For a given string, such as an input, you can call string.isdigit() which will return True if the string is only made up of numbers and False if the string is made up of anything else or is empty.
To validate, you can use an if statement to check if the input is a number or not.
n = input("Enter a number")
if n.isdigit():
# rest of program
else:
# ask for input again
I suggest doing this validation when the user is inputting the numbers to be checked as well. As an empty string "" causes .isdigit() to return False, you won't need a separate validation case for it.
If you would like to know more about string methods, you can check out https://www.quackit.com/python/reference/python_3_string_methods.cfm which provides information on each method and gives examples of each.
This question keeps coming up in one form or another. Here's a broader response.
## Code to check if user input is letter, integer, float or string.
#Prompting user for input.
userInput = input("Please enter a number, character or string: ")
while not userInput:
userInput = input("Input cannot be empty. Please enter a number, character or string: ")
#Creating function to check user's input
inputType = '' #See: https://stackoverflow.com/questions/53584768/python-change-how-do-i-make-local-variable-global
def inputType():
global inputType
def typeCheck():
global inputType
try:
float(userInput) #First check for numeric.

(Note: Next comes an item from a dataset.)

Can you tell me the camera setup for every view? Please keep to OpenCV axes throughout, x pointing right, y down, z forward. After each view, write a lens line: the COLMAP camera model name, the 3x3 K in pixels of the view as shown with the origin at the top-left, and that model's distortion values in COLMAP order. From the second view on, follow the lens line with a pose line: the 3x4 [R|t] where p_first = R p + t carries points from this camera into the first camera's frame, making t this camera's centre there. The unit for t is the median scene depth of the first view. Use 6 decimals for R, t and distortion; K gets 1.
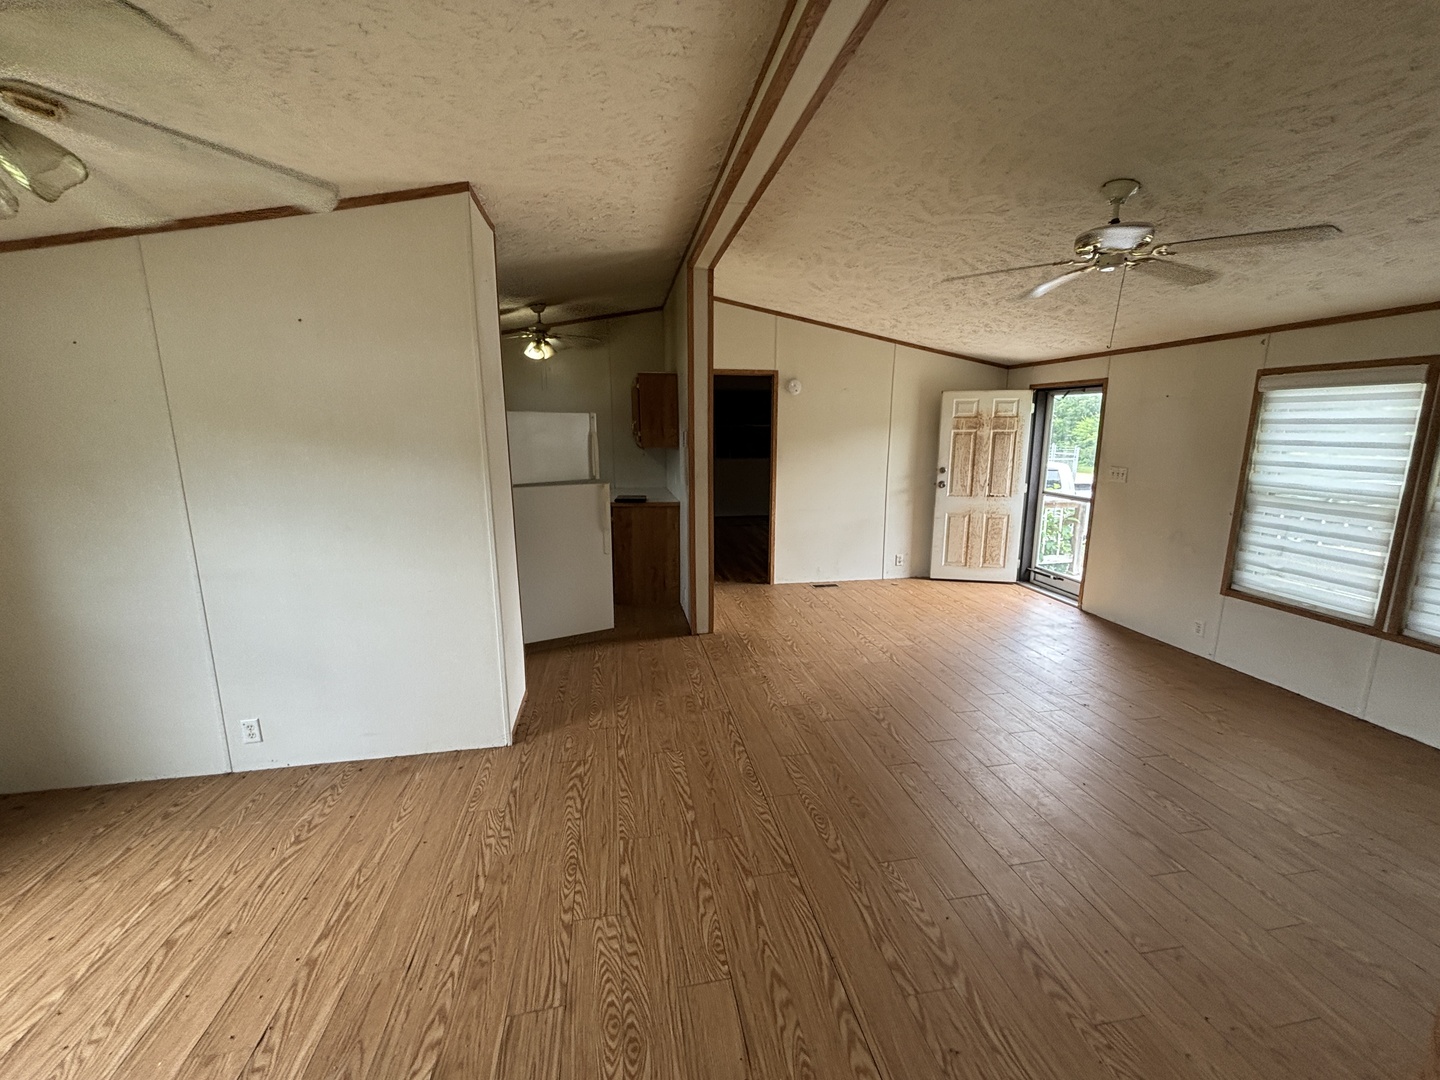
lens RADIAL K [[586.2, 0, 720.9], [0, 586.2, 536.3], [0, 0, 1]] dist [0.002026, 0.000336]
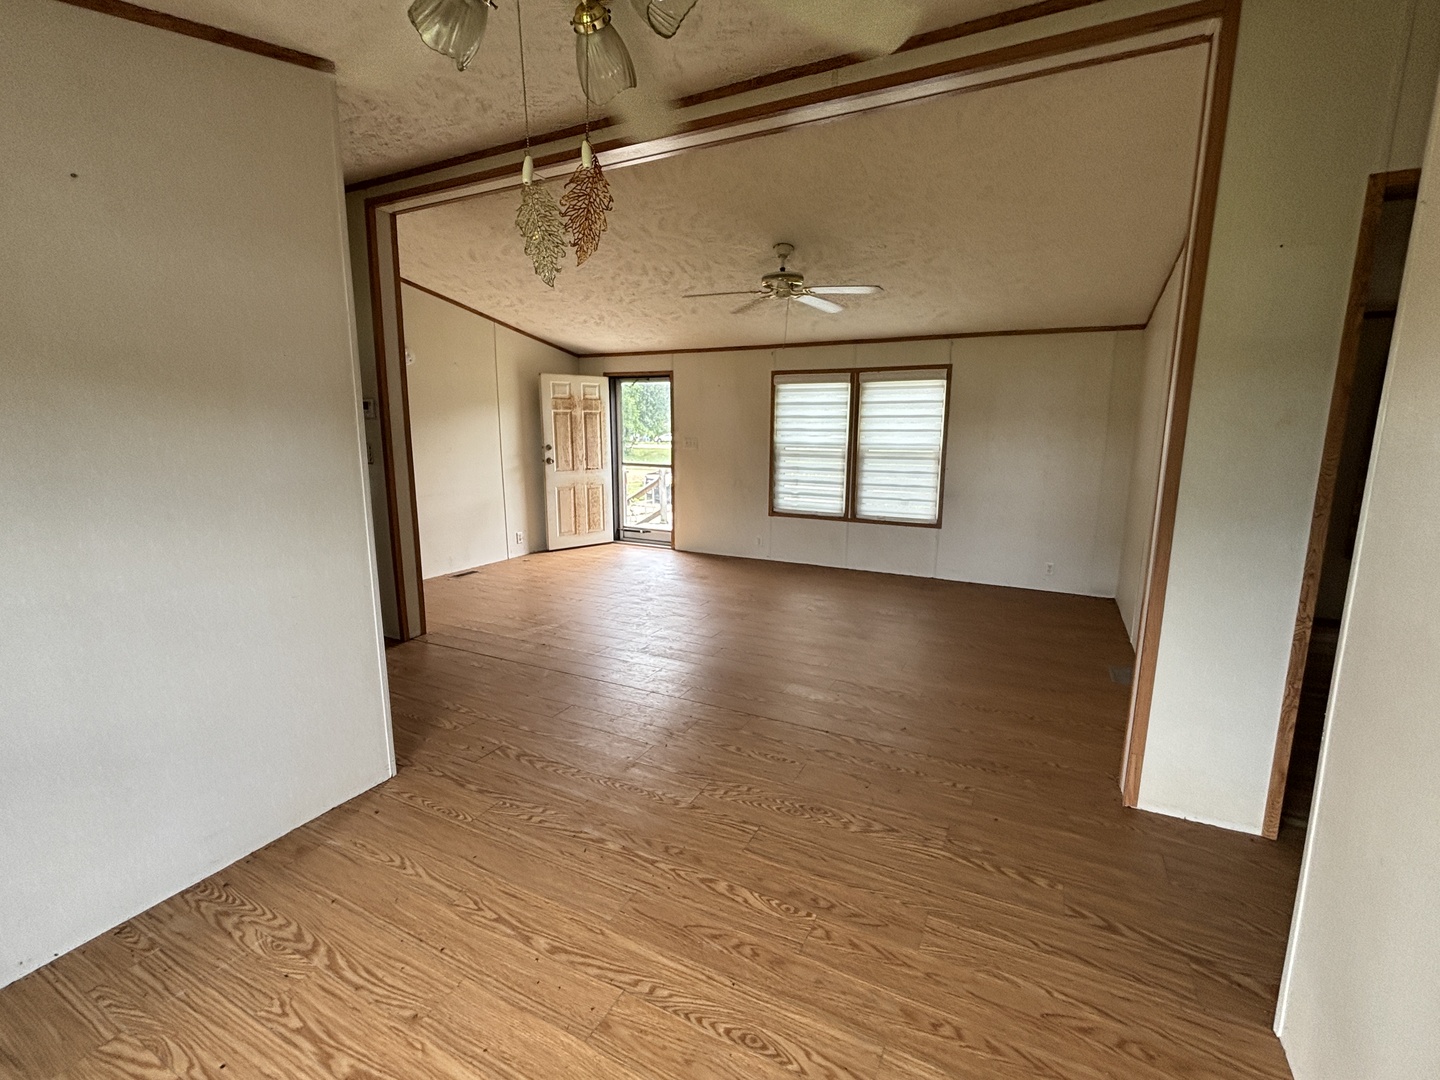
lens RADIAL K [[641.9, 0, 718.5], [0, 641.9, 540.9], [0, 0, 1]] dist [0.002028, -0.000624]
pose [[0.607372, -0.140126, 0.781961, -0.384064], [0.142286, 0.987592, 0.066457, 0.022579], [-0.781571, 0.070898, 0.619774, 0.045091]]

If this trips, program will move to except.
if float(userInput).is_integer() == True: #Checking if integer
inputType = 'an integer'
else:
inputType = 'a float' #Note: n.0 is considered an integer, not float
except:
if len(userInput) == 1: #Strictly speaking, this is not really required.
if userInput.isalpha() == True:
inputType = 'a letter'
else:
inputType = 'a special character'
else:
inputLength = len(userInput)
if userInput.isalpha() == True:
inputType = 'a character string of length ' + str(inputLength)
elif userInput.isalnum() == True:
inputType = 'an alphanumeric string of length ' + str(inputLength)
else:
inputType = 'a string of length ' + str(inputLength) + ' with at least one special character'
#Calling function
typeCheck()
print(f"Your input, '{userInput}', is {inputType}.")
If using int, as I am, then I just check if it is > 0; so 0 will fail as well. Here I check if it is > -1 because it is in an if statement and I do not want 0 to fail.
try:
if not int(data[find]) > -1:
raise(ValueError('This is not-a-number'))
except:
return
just a reminder.
You can check the type of the input in a manner like this:
num = eval(input("Number to check:"))
if isinstance(num, int):
if num < 0:
print(num+"\tFAIL. Number is minus")
elif tribonnaci(num) == num: # it would be clean if this function also checks for the initial correct answers.
print(num + '\tYES')
else:
print(num + '\NO')
else:
print('FAIL, give number')
and if not an int was given it is wrong so you can state that the input is wrong. You could do the same for your initial n = int(input("How many numbers do you want to check:")) call, this will fail if it cannot evaluate to an int successfully and crash your program.